• Data records:

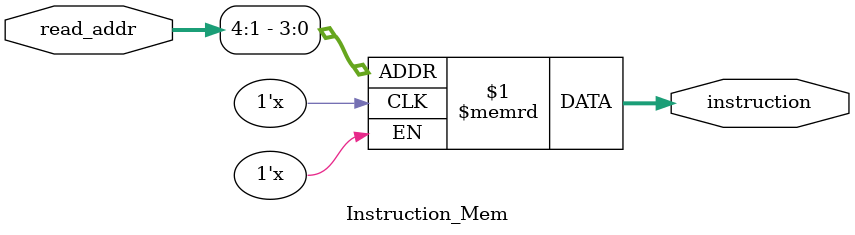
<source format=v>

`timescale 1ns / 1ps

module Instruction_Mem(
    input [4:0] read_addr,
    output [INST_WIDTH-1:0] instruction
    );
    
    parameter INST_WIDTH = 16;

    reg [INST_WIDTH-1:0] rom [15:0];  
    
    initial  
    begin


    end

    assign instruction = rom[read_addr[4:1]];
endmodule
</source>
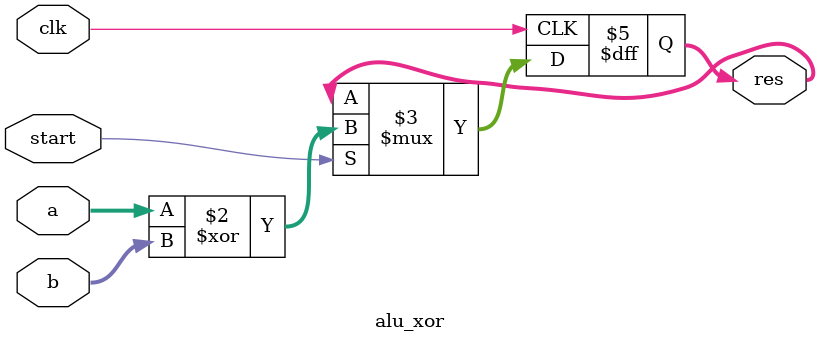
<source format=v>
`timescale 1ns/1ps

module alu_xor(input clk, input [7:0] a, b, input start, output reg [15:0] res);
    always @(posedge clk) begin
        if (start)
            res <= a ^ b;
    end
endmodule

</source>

==

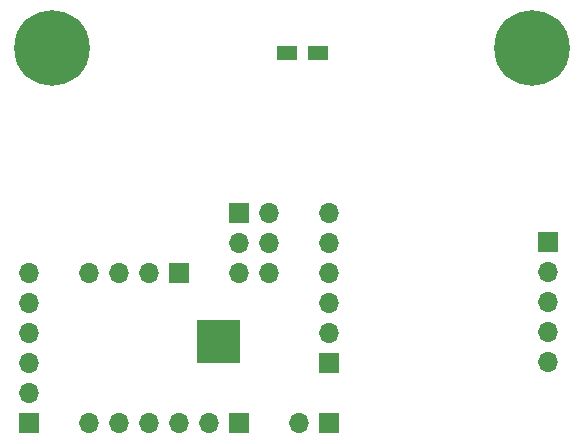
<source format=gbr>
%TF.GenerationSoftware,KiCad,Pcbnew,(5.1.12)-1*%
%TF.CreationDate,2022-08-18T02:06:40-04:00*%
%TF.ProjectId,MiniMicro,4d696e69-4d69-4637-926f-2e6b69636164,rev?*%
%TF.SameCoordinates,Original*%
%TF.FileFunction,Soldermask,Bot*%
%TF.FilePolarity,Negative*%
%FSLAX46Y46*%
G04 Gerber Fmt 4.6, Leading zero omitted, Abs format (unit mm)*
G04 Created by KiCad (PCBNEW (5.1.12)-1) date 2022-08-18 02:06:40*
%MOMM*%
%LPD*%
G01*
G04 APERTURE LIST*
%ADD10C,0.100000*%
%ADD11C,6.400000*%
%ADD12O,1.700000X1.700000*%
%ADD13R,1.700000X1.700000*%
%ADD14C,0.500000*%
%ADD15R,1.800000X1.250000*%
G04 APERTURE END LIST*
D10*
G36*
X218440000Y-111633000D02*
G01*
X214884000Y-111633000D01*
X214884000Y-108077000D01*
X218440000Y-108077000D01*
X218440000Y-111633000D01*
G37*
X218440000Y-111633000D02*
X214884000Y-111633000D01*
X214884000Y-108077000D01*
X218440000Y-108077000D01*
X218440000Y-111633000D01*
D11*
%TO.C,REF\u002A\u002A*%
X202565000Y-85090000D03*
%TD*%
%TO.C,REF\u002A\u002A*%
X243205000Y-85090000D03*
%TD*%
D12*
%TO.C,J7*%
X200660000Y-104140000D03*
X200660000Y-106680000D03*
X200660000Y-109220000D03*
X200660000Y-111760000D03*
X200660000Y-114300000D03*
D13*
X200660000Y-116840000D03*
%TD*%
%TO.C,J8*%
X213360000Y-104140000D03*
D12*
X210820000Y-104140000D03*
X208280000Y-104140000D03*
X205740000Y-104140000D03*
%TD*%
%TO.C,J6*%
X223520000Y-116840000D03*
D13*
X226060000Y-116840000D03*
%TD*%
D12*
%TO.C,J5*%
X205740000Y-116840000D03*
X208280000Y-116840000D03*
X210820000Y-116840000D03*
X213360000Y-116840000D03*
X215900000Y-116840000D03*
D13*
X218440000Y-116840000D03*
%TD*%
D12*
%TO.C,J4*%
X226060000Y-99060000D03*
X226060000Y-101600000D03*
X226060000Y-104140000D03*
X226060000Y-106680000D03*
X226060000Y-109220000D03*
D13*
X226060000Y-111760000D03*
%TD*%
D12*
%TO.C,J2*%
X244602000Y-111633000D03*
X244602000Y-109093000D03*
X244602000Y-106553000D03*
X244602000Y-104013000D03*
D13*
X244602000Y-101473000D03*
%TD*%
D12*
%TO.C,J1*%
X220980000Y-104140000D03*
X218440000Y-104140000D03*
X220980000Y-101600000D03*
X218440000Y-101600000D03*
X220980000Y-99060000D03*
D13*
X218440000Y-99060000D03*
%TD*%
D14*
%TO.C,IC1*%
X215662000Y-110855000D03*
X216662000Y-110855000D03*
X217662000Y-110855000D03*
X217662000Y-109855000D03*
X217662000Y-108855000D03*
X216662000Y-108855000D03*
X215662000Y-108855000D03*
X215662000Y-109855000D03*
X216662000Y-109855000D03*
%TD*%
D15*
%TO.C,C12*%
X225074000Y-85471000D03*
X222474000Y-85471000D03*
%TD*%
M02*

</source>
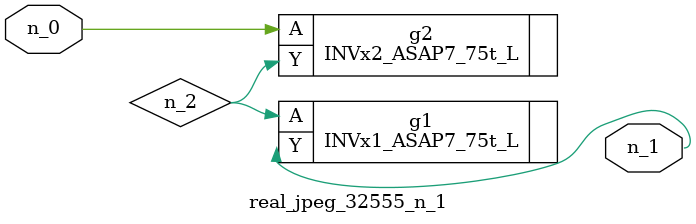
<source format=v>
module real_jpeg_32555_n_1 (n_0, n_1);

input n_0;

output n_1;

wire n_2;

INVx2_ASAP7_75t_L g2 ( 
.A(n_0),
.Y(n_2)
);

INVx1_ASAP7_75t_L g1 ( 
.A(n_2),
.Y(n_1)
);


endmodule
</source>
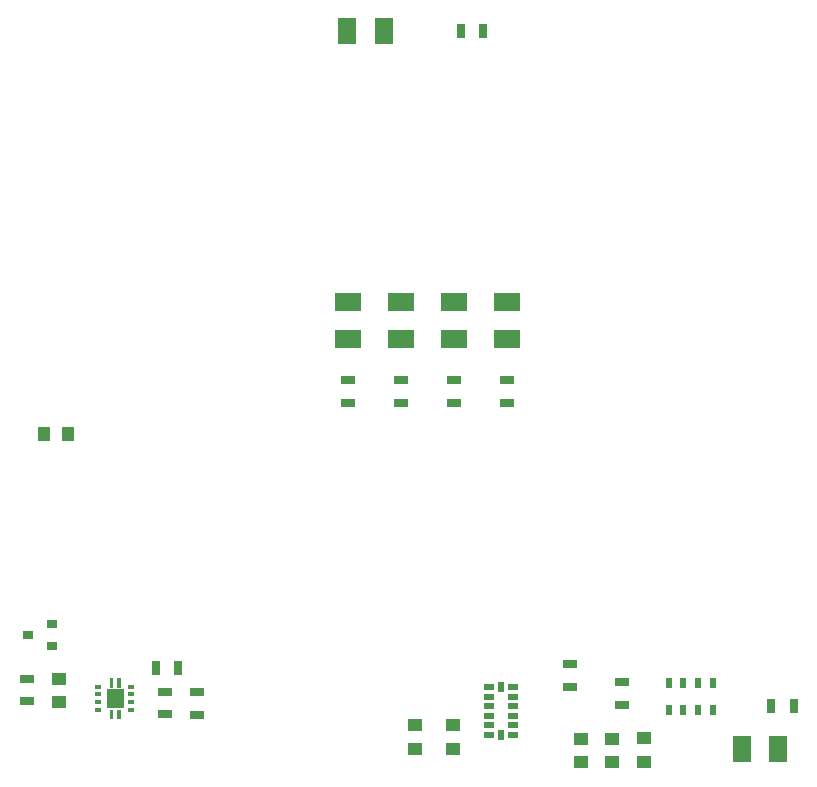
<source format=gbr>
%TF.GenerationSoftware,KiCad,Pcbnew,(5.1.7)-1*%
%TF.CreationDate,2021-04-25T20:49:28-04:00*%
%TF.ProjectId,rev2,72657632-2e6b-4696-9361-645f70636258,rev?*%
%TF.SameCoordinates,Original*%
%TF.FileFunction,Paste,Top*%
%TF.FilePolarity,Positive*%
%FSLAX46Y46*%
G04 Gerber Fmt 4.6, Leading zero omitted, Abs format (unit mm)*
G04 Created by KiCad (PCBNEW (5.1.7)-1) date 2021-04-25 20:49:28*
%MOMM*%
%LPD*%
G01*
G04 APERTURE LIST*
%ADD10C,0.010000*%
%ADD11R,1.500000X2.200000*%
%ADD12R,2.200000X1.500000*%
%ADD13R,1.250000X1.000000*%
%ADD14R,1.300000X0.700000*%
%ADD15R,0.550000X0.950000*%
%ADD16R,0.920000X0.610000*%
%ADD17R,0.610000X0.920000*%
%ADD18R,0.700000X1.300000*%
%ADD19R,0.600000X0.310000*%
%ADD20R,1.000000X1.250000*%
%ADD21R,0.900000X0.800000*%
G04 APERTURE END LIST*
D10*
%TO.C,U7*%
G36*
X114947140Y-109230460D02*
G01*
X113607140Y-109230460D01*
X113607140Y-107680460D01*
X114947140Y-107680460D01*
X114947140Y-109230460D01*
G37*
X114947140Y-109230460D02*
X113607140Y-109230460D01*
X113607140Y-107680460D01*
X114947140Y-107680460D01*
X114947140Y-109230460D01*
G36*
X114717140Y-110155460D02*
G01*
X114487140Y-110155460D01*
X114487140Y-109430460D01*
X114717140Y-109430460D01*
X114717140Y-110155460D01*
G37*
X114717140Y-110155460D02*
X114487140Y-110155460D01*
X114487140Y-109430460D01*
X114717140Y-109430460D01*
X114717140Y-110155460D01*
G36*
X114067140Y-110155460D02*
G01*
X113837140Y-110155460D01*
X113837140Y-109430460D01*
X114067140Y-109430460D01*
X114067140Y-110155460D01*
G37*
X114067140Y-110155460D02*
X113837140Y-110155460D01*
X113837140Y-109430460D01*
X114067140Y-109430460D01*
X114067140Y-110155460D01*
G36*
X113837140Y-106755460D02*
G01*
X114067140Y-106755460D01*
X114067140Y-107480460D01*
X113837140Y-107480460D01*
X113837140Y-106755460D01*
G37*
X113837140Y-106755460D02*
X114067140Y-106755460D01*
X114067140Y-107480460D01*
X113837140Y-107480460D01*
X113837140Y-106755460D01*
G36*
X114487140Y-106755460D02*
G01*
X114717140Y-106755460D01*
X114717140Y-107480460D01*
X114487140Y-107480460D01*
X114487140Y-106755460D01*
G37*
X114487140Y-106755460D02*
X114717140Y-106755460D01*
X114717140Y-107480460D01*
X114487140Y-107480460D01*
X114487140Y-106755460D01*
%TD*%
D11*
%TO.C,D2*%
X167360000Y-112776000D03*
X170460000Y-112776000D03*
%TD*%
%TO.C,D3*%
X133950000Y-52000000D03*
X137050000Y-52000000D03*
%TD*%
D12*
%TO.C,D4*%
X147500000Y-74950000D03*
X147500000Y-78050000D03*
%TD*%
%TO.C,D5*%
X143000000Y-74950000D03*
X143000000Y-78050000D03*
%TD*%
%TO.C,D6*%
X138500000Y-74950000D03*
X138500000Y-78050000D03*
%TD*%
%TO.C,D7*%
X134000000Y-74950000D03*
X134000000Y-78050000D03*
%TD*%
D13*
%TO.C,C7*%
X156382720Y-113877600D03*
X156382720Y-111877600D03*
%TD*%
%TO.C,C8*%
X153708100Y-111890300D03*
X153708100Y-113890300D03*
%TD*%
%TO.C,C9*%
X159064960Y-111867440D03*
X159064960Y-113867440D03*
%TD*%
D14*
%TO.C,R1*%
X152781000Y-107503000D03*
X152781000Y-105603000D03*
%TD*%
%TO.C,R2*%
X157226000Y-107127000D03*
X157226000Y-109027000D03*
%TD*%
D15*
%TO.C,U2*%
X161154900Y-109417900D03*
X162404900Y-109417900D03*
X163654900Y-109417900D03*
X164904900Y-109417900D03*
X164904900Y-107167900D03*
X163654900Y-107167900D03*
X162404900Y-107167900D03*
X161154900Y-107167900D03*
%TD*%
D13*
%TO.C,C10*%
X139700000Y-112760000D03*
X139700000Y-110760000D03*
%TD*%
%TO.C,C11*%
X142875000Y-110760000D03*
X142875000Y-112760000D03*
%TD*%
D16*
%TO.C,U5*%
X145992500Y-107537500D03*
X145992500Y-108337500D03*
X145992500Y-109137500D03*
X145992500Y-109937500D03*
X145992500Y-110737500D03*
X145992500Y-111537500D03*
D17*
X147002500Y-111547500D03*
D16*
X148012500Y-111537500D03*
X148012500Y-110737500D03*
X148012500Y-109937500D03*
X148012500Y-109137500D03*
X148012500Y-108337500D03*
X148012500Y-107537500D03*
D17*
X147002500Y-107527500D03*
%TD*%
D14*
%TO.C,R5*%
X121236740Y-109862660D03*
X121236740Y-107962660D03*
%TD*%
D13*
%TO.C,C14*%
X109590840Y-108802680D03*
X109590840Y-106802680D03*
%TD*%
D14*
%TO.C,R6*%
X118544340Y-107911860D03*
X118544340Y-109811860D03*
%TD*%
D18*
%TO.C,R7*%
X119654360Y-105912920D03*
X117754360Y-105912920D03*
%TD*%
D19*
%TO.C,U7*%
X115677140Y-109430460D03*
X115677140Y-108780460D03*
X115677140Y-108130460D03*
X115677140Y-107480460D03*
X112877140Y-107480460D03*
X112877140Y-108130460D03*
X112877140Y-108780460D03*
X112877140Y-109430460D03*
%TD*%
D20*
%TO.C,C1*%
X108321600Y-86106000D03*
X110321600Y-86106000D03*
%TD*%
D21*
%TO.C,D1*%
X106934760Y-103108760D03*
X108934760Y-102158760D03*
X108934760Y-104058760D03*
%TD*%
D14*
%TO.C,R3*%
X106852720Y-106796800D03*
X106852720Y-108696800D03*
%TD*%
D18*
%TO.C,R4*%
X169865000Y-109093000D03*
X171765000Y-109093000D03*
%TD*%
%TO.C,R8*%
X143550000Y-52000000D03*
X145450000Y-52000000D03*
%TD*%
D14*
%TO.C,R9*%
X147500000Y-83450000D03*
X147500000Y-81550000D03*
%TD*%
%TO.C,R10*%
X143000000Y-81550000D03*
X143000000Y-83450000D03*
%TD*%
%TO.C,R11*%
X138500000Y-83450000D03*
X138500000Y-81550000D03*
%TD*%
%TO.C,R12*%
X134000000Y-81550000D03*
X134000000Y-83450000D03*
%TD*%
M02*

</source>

---

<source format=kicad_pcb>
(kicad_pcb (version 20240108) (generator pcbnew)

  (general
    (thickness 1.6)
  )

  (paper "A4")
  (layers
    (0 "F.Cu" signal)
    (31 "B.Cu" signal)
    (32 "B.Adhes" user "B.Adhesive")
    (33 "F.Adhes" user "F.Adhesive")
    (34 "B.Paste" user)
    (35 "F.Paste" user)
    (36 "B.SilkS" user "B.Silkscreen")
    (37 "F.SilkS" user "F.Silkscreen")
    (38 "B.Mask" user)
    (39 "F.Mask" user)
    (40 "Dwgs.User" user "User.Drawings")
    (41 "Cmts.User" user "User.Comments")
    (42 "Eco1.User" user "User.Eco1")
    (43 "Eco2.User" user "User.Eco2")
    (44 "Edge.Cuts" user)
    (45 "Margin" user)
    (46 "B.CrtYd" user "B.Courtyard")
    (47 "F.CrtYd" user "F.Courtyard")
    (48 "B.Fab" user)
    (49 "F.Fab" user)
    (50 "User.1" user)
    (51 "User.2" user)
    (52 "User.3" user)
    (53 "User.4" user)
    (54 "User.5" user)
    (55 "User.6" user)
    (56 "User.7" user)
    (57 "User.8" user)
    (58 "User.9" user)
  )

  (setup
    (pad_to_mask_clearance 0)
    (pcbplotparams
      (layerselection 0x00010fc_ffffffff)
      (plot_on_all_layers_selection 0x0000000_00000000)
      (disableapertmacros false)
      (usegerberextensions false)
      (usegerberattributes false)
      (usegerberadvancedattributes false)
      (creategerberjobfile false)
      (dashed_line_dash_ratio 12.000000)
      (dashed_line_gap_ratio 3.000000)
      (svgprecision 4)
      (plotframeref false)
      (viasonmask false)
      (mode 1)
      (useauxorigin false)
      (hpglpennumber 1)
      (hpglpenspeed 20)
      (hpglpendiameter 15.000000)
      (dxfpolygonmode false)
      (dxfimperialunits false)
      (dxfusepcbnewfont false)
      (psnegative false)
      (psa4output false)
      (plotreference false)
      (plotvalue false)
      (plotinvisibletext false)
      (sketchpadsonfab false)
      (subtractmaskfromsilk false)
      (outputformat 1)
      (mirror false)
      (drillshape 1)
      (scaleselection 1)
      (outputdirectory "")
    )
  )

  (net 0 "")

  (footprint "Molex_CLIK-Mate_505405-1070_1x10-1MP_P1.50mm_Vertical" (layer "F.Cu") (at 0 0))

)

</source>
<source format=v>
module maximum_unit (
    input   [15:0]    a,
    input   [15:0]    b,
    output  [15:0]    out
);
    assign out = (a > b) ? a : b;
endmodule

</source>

• Task to complete: Copy whichever lines of the records above contain the word "timescale".

• Result below:
`timescale 1ns / 1ps
`timescale 1ns/1ps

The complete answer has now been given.